10.000 nouvelles adhésions d’ici le prochain congrès du parti dans trois ans

Le PCF va gonfler ses rangs d’ici 2026

31 mai 2023, par temoignagesceline

Pour gonfler ses rangs, le Parti Communiste Français (PCF)veut faire « réadhérer des communistes au sein des entreprises », et réinvestir les endroits « délaissés par la gauche et la puissance publique ».

Le Parti communiste français vise 10.000 nouveaux adhérents d’ici le prochain congrès du parti en 2026, ont annoncé ses dirigeants à la presse ce 30 mai, espérant notamment "se restructurer dans des endroits délaissés par la gauche".

"Le PCF lance une campagne d’adhésion à partir de septembre", a indiqué le porte-parole Ian Brossat. "Nous visons 10.000 adhésions d’ici le prochain congrès, on est bien partis", a indiqué Léon Deffontaines, qui va quitter la direction des Jeunes communistes le 31 mai pour se charger de cette campagne, et devenir cadre au sein de la direction du PCF.

Pour atteindre ce nombre, le parti a deux objectifs :

  • "faire réadhérer des communistes au sein des entreprises". Et ce, tant dans les sections PCF déjà existantes dans plusieurs entreprises du service public, comme la RATP, la SNCF ou La Poste, que dans les entreprises privées
  • "se restructurer dans des endroits délaissés par la gauche et la puissance publique", où le Rassemblement national prospère, a ajouté Léon Deffontaines.

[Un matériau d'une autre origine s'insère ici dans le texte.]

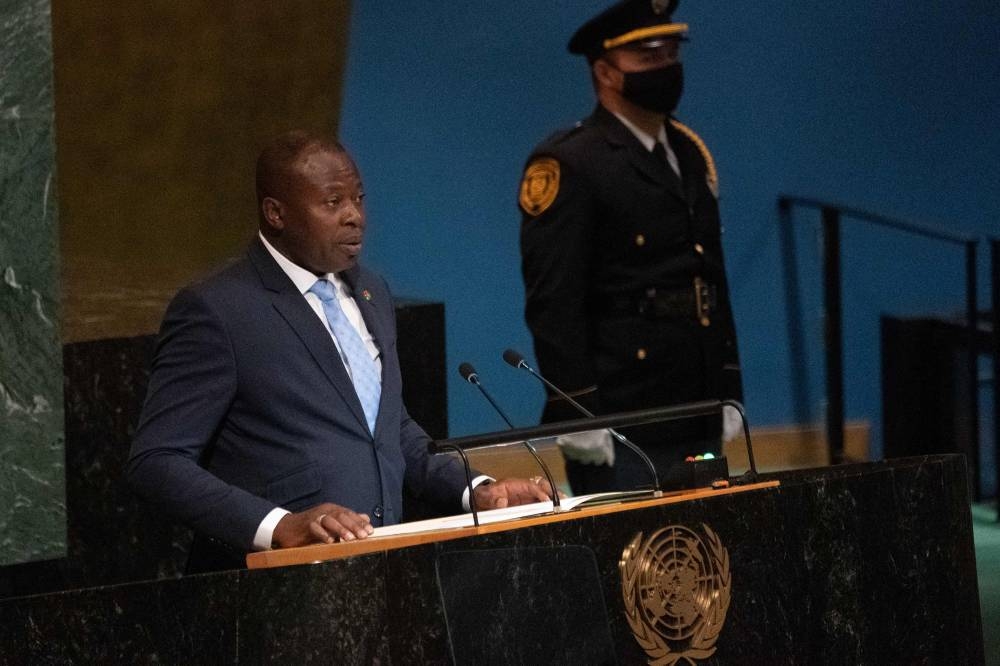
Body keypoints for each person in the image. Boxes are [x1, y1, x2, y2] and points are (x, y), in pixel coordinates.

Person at [128, 130, 551, 572]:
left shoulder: (371, 291)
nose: (355, 217)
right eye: (333, 203)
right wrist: (279, 526)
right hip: (272, 589)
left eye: (359, 199)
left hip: (381, 574)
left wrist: (477, 488)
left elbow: (390, 429)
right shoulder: (219, 310)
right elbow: (156, 462)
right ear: (275, 213)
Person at [518, 0, 743, 494]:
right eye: (647, 58)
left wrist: (729, 390)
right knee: (633, 561)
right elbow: (554, 304)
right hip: (623, 410)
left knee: (704, 551)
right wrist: (577, 414)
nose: (665, 68)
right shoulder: (572, 162)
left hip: (696, 396)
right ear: (606, 72)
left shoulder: (687, 151)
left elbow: (710, 279)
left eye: (670, 54)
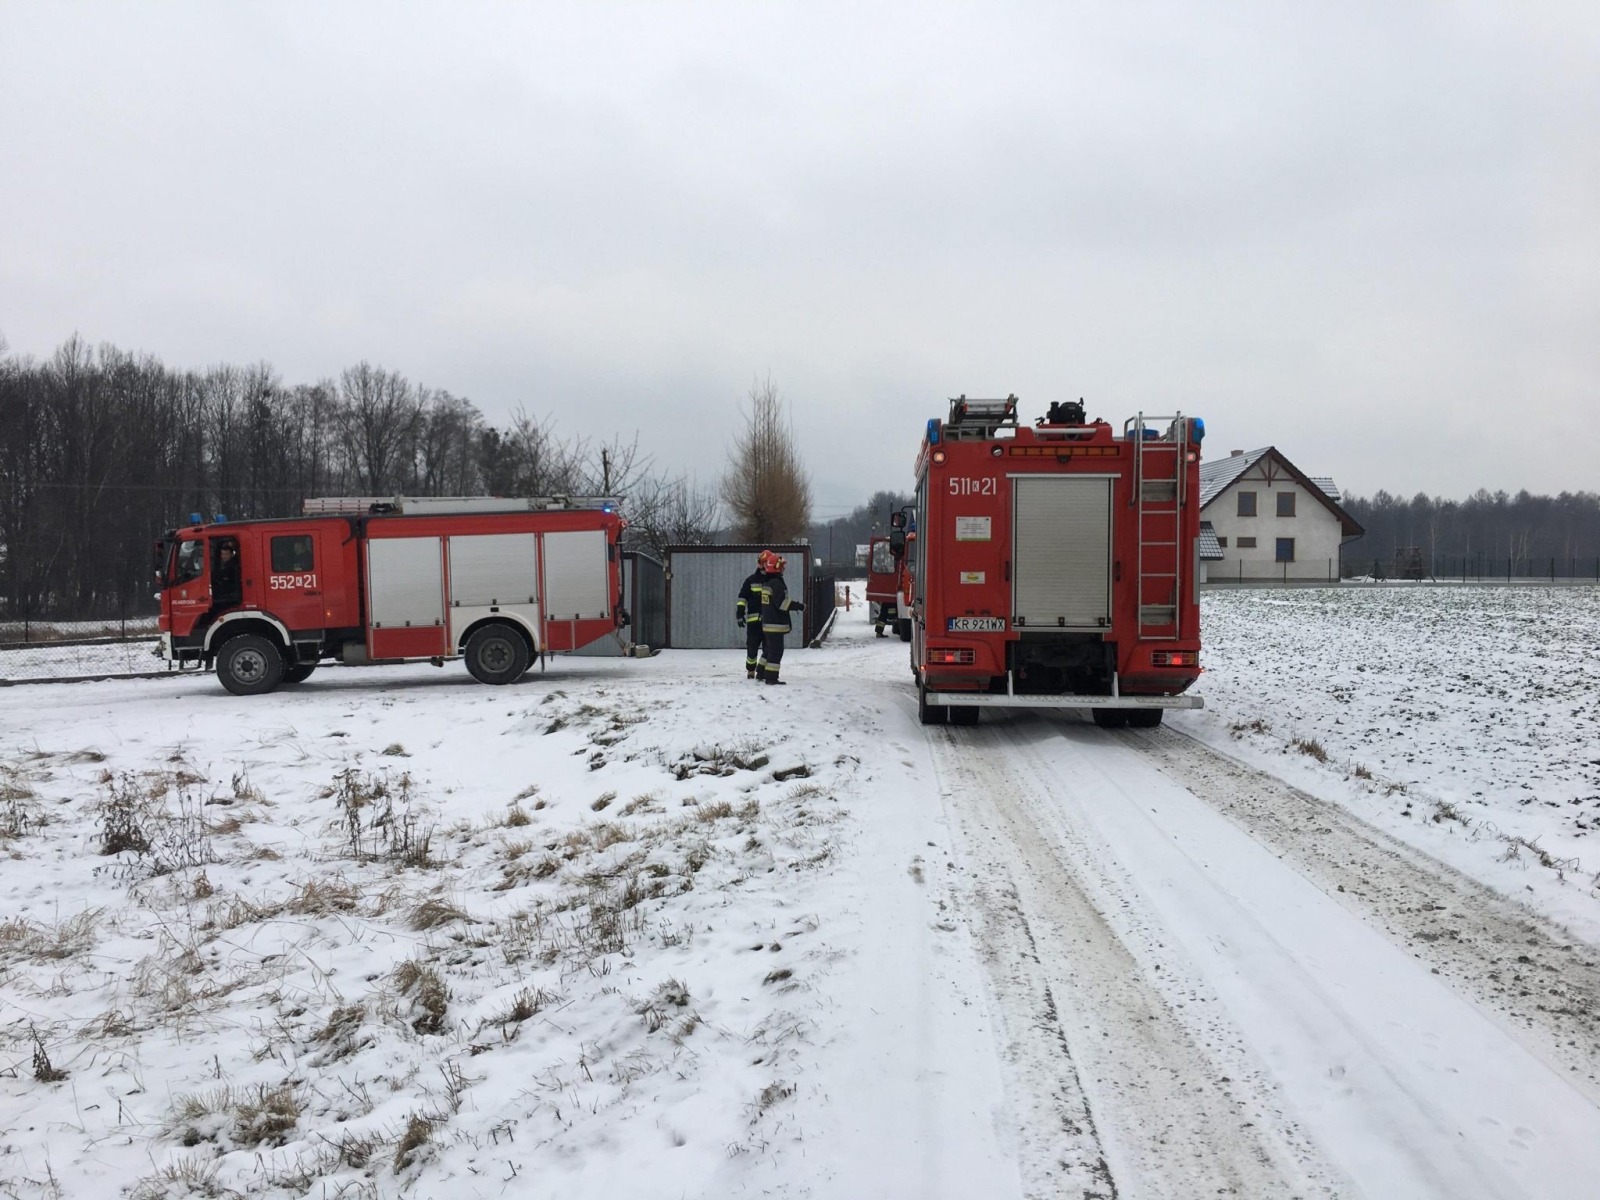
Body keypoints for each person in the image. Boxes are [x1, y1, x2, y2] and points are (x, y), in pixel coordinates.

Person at [756, 549, 804, 685]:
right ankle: (771, 678)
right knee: (776, 652)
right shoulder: (776, 583)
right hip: (775, 624)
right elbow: (782, 604)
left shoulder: (767, 583)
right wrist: (799, 606)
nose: (783, 568)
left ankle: (761, 672)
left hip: (768, 623)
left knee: (768, 650)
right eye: (782, 566)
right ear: (777, 567)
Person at [736, 554, 767, 680]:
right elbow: (743, 598)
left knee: (768, 648)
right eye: (764, 562)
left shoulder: (774, 580)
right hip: (754, 622)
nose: (765, 565)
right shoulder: (750, 580)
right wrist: (740, 613)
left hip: (769, 622)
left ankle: (763, 670)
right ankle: (750, 670)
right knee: (752, 647)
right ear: (759, 564)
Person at [213, 539, 242, 605]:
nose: (224, 556)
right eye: (222, 554)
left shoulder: (231, 566)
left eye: (226, 554)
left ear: (231, 554)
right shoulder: (228, 564)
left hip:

Ian Brossat et Léon Deffontaines ont rappelé que le parti, qui a perdu de son influence et de nombreux élus ces dernières décennies, avait enregistré 3000 adhésions depuis janvier. La conséquence de la bataille des retraites et de la notoriété de leur secrétaire national Fabien Roussel, selon eux.

Mais "on n’a pas encore recensé" les adhérents qui ont quitté le parti dans le même temps, a admis Léon Deffontaines. Le PCF compte 45.000 adhérents à jour de cotisation, un chiffre comparable au Parti socialiste et ses 41.000 adhérents recensés en janvier.

Le PCF et la NUPES

Concernant la NUPES, le chef du PCF, Fabien Roussel, a assuré qu’il ne souhaitait pas la quitter, appelant à ce que la coalition de gauche "accepte les choix de chaque force politique".

"J’ai dit effectivement que la Nupes c’est pour moi autant une perspective d’espoir, parce qu’on a construit beaucoup ensemble, mais c’est aussi un boulet si ça nous tire vers le bas, si ça nous enferme dans des constructions politiques incontournables", a-t-il expliqué.

D’autant plus qu’"on ne peut pas y dire ce que l’on pense, c’est un boulet, une camisole, un carcan". Fabien Roussel souhaite au contraire "élargir" l’alliance de gauche.

Selon lui, la Nupes doit d’abord se focaliser sur "le mouvement social historique contre les retraites", avant de songer aux élections européennes, puis à la présidentielle de 2027. Ce dernier souhaite réunir "les 250 parlementaires qui ont signé le référendum d’initiative partagé" (RIP), afin de "chercher au-delà de la Nupes" et prendre "ensemble des initiatives".

Ce dernier assuré que les "forces politiques, syndicats, associations, élus" pourraient s’unir pour préparer "une votation citoyenne nationale, un référendum populaire".